Ecco il testo della campagna lanciata da CIWF Italia

“Dopo mesi di forti pressioni da parte nostra, il Ministero della Salute, con estremo ritardo rispetto ad altri paesi UE, sostiene di aver iniziato a lavorare a un piano nazionale contro l’antibiotico resistenza e di voler introdurre l’obbligatorietà della ricetta elettronica del farmaco veterinario per conoscerne il reale uso.

Sarà un piano fantoccio, giusto per dire di aver fatto qualcosa?

Durante la settimana mondiale dedicata all’antibiotico resistenza, dobbiamo ribadire a gran voce che noi cittadini vogliamo continuare a mantenerci in salute usando gli antibiotici, quando necessario, e che gli animali devono essere allevati con maggiore rispetto.

Chiediamo quindi al Ministro della Salute Beatrice Lorenzin che il piano nazionale sull’antibiotico resistenza sia obbligatorio e includa assolutamente le richieste che facciamo da tempo:

​•​La trasparenza e il monitoraggio dei dati di consumo

​•​La riduzione del consumo di antibiotici, in particolare quelli critici per l’uomo, negli allevamenti, allo scopo di ridurre la resistenza, con obiettivi precisi e scadenze temporali

​•​Lo sviluppo e l’incentivazione di sistemi di allevamento meno intensivi e maggiormente rispettosi degli animali

L’unica via per contrastare l’antibiotico resistenza è ridurre il consumo di antibiotici, limitarlo ai casi di dichiarata malattia e riservare gli antibiotici di importanza critica al solo consumo umano.

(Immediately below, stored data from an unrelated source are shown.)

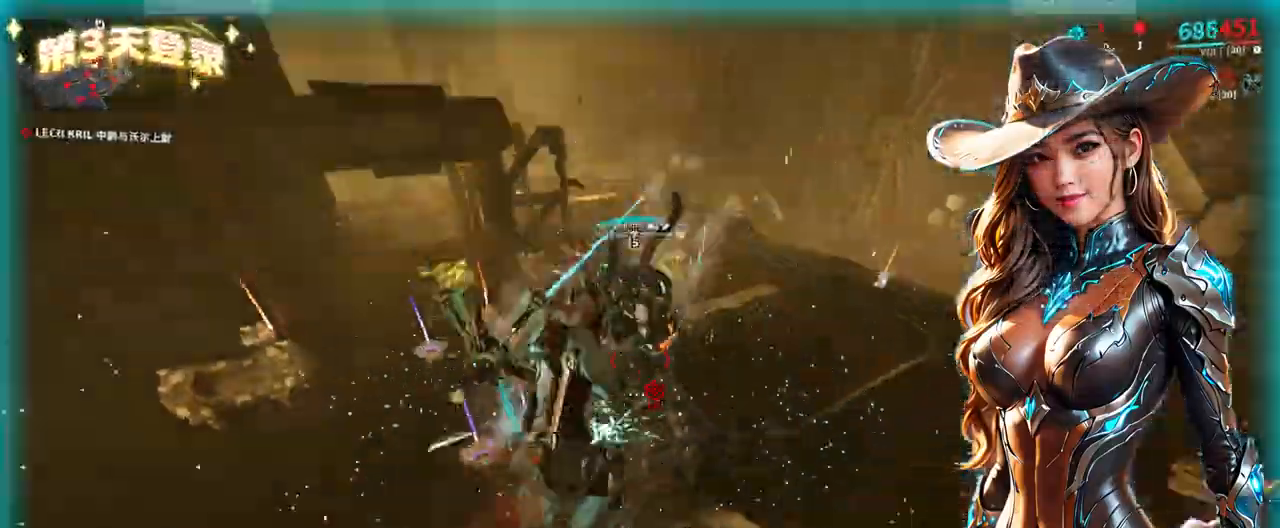
{"buttons": [], "left_stick": "down-right", "right_stick": "center", "events": [[33, "DPAD_RIGHT", "down"], [100, "DPAD_RIGHT", "up"], [300, "A", "down"], [333, "left_stick", "down"], [367, "A", "up"], [367, "right_stick", "up-left"], [433, "left_stick", "down-right"], [500, "right_stick", "center"]]}
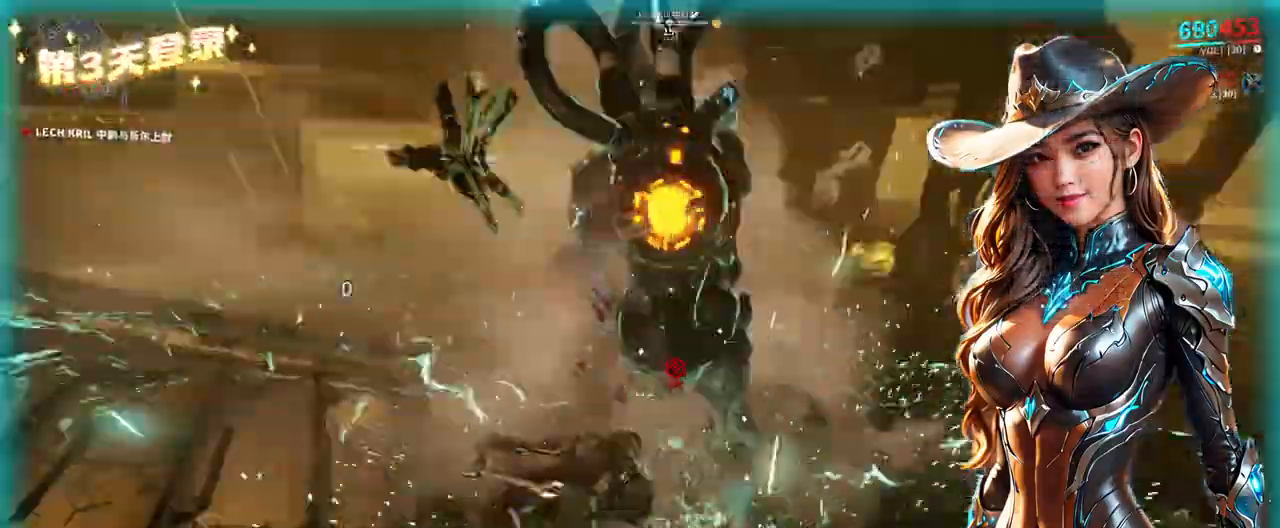
{"buttons": ["B"], "left_stick": "up-right", "right_stick": "up"}
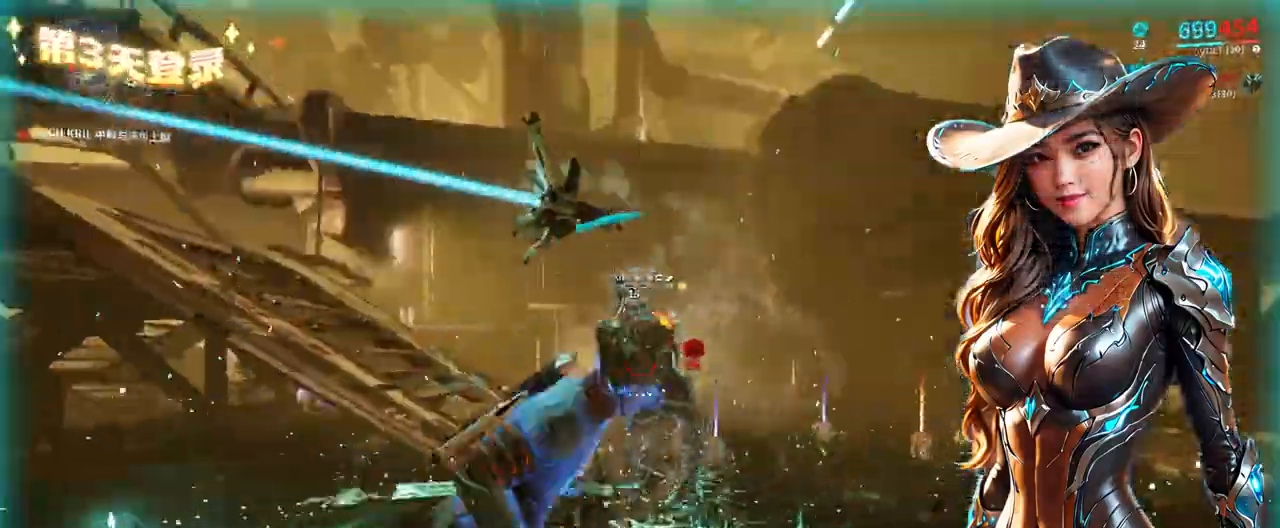
{"buttons": ["R2"], "left_stick": "down", "right_stick": "up", "events": [[33, "B", "up"], [67, "left_stick", "center"], [200, "R2", "down"], [267, "left_stick", "up-right"], [367, "left_stick", "center"], [467, "left_stick", "down"]]}
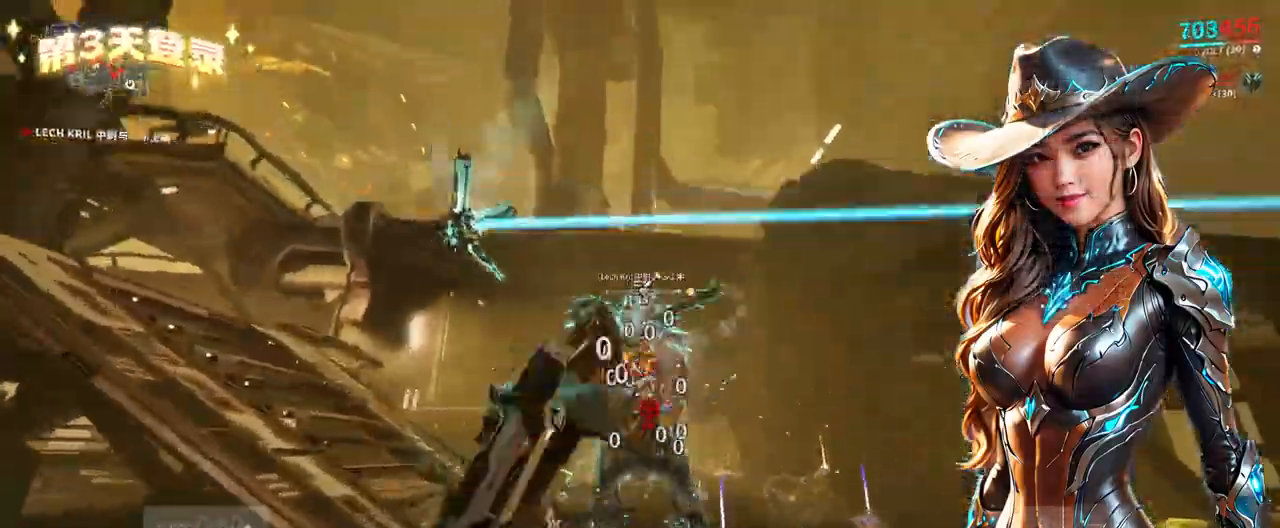
{"buttons": ["R2"], "left_stick": "center", "right_stick": "down-left", "events": [[167, "left_stick", "up"], [167, "right_stick", "center"], [267, "left_stick", "left"], [300, "right_stick", "down-left"], [333, "left_stick", "down-right"], [367, "right_stick", "center"], [400, "R1", "down"], [433, "R1", "up"], [433, "left_stick", "up"], [467, "right_stick", "down-left"], [500, "left_stick", "center"]]}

Questo vale per noi ma anche per gli animali, che meritano una vita nel rispetto del loro comportamento naturale, dove la salute è garantita principalmente dal rispetto del benessere animale e dall’uso dei farmaci se ce n’è bisogno.

Insieme a te possiamo batterci per dare agli animali una vita degna di essere vissuta e priva di inutile sofferenze, in cui non dipendono solo dai farmaci per sopravvivere. Così possiamo salvare la nostra salute e quella dei nostri figli.